* _TASKS TO PERFORM_:
a – Please answer these questions about the thread on reading HTML after an Ajax call:
(i) About how long may the Ajax call take to load the table?
(ii) What ID does the timer code look up with GetElementById?
(iii) In which property did the table contents show up during debugging?
b – Rewrite the stretch from "I want the data" through "(webBrowser1.ReadyState == WebBrowserReadyState.Complete)" in the thread on reading HTML after an Ajax call, putting "grid" wherever "table" occurs.

* _TEXT SHOWN_:
Get the latest html after ajax call in webbrowser control? - c#

There are lot of this kind of questions and I was not able to find a solution for my problem.
I have a webpage and after the webpage loads Ajax is called and it will load a table with data may be it takes 2 seconds.
I want the data inside that table.
When I try to access the table using document text It does not have the table HTML. It still have the initial HTML that has loaded before Ajax call.
webBrowser1.Update(); //Didn't work
Then I tried this didn't work
private void Timer_Tick(object sender, EventArgs e) //Interval of 5000
{
if (webBrowser1.ReadyState == WebBrowserReadyState.Complete)
{
HtmlElement element = webBrowser1.Document.GetElementById("tableType3");
if (element != null)
{
String webbrowsercontent = element.InnerHtml;
timer.Stop();
}
}
}
Then I tried this didn't work
private void WaitTillPageLoadsCompletly(WebBrowser webBrControl)
{
WebBrowserReadyState loadStatus;
int waittime = 20000;
int counter = 0;
while (true)
{
loadStatus = webBrControl.ReadyState;
Application.DoEvents();
if ((counter > waittime) || (loadStatus == WebBrowserReadyState.Uninitialized) || (loadStatus == WebBrowserReadyState.Loading) || (loadStatus == WebBrowserReadyState.Interactive))
{
break;
}
counter++;
}
counter = 0;
while (true)
{
loadStatus = webBrControl.ReadyState;
Application.DoEvents();
if (loadStatus == WebBrowserReadyState.Complete && webBrControl.IsBusy != true)
{
break;
}
counter++;
}
}
In debugging I saw the table contents in WebBrowser1.Document.NativeHtmlDocument2 which cant be accessed because of internal class.
Is there any other way to solve my problem.

Have you tried listening to the Ajax onpropertychange event?

* _RECORDS_:
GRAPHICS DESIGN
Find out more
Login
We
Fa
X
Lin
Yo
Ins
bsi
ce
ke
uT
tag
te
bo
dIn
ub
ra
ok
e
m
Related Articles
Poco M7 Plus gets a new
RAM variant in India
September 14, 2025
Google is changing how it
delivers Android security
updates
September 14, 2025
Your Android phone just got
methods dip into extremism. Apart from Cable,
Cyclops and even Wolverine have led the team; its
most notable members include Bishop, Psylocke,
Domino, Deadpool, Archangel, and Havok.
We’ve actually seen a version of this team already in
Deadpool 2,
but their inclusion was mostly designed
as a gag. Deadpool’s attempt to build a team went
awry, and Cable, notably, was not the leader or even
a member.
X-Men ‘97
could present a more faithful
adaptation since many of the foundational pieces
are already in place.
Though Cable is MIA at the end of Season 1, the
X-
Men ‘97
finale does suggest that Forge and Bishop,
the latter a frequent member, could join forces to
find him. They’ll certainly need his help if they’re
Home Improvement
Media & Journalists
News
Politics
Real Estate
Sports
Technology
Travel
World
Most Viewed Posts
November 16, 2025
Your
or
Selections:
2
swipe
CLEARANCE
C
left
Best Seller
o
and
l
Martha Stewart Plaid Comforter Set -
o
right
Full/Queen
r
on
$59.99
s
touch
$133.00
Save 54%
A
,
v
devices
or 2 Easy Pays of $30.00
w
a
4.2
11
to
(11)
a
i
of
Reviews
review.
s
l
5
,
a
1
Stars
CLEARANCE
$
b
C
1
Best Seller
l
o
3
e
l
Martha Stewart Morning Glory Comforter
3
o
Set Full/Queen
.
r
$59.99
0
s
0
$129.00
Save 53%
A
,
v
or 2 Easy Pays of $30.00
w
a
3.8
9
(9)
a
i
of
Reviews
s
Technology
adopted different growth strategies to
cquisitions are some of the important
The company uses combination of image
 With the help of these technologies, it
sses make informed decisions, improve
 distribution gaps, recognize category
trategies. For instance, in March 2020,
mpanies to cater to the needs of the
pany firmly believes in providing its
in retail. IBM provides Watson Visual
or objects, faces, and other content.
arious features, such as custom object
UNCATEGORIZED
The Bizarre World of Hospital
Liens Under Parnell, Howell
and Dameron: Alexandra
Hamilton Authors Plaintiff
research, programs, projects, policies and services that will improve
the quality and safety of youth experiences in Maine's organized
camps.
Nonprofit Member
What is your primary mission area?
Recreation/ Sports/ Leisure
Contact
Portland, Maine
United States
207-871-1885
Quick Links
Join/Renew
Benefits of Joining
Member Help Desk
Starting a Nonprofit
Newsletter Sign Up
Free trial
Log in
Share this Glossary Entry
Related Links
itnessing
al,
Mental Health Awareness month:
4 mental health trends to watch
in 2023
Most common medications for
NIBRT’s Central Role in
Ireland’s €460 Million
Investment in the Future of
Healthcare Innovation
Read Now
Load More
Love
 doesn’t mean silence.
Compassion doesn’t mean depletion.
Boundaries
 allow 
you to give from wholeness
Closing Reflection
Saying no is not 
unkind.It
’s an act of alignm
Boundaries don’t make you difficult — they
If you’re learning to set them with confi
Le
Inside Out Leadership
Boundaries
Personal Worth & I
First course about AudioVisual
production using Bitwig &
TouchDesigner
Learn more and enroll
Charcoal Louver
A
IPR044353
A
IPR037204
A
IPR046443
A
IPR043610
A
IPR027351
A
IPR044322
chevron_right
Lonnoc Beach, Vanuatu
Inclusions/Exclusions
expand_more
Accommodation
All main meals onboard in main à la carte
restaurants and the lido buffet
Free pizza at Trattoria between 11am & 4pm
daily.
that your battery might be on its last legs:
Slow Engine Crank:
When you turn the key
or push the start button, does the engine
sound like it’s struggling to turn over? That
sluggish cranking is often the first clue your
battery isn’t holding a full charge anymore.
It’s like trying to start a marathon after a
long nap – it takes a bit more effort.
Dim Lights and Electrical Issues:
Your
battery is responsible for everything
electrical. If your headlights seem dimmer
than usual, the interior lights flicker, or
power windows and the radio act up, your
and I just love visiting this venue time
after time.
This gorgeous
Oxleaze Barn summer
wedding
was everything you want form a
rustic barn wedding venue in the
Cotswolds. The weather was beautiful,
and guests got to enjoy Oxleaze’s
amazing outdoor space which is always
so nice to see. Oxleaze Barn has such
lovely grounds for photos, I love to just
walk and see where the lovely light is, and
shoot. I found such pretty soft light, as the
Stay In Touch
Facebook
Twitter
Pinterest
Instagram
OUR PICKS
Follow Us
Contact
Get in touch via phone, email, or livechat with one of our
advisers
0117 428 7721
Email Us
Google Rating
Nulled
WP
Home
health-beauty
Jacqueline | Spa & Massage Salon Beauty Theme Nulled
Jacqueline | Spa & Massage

* _LIST OF ANSWERS_:
a –
(i) About 2 seconds.
(ii) "tableType3".
(iii) WebBrowser1.Document.NativeHtmlDocument2.

b –
I want the data inside that grid.
When I try to access the grid using document text It does not have the grid HTML. It still have the initial HTML that has loaded before Ajax call.
webBrowser1.Update(); //Didn't work
Then I tried this didn't work
private void Timer_Tick(object sender, EventArgs e) //Interval of 5000
{
if (webBrowser1.ReadyState == WebBrowserReadyState.Complete)